# Exercise brief
Without including any images, reproduce each entry exactly.

# Provided information
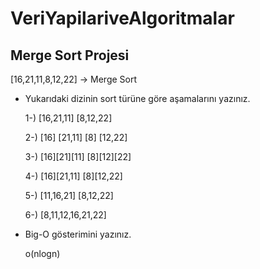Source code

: # VeriYapilariveAlgoritmalar

## Merge Sort Projesi

[16,21,11,8,12,22] -> Merge Sort

* Yukarıdaki dizinin sort türüne göre aşamalarını yazınız.

  1-) [16,21,11]  [8,12,22]
  
  2-) [16] [21,11]    [8] [12,22]

  3-) [16][21][11]    [8][12][22]

  4-) [16][21,11]     [8][12,22]

  5-) [11,16,21]      [8,12,22]

  6-) [8,11,12,16,21,22]

* Big-O gösterimini yazınız.

  o(nlogn)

# Solution to this task
Source code

: # VeriYapilariveAlgoritmalar

## Merge Sort Projesi

[16,21,11,8,12,22] -> Merge Sort

* Yukarıdaki dizinin sort türüne göre aşamalarını yazınız.

  1-) [16,21,11]  [8,12,22]
  
  2-) [16] [21,11]    [8] [12,22]

  3-) [16][21][11]    [8][12][22]

  4-) [16][21,11]     [8][12,22]

  5-) [11,16,21]      [8,12,22]

  6-) [8,11,12,16,21,22]

* Big-O gösterimini yazınız.

  o(nlogn)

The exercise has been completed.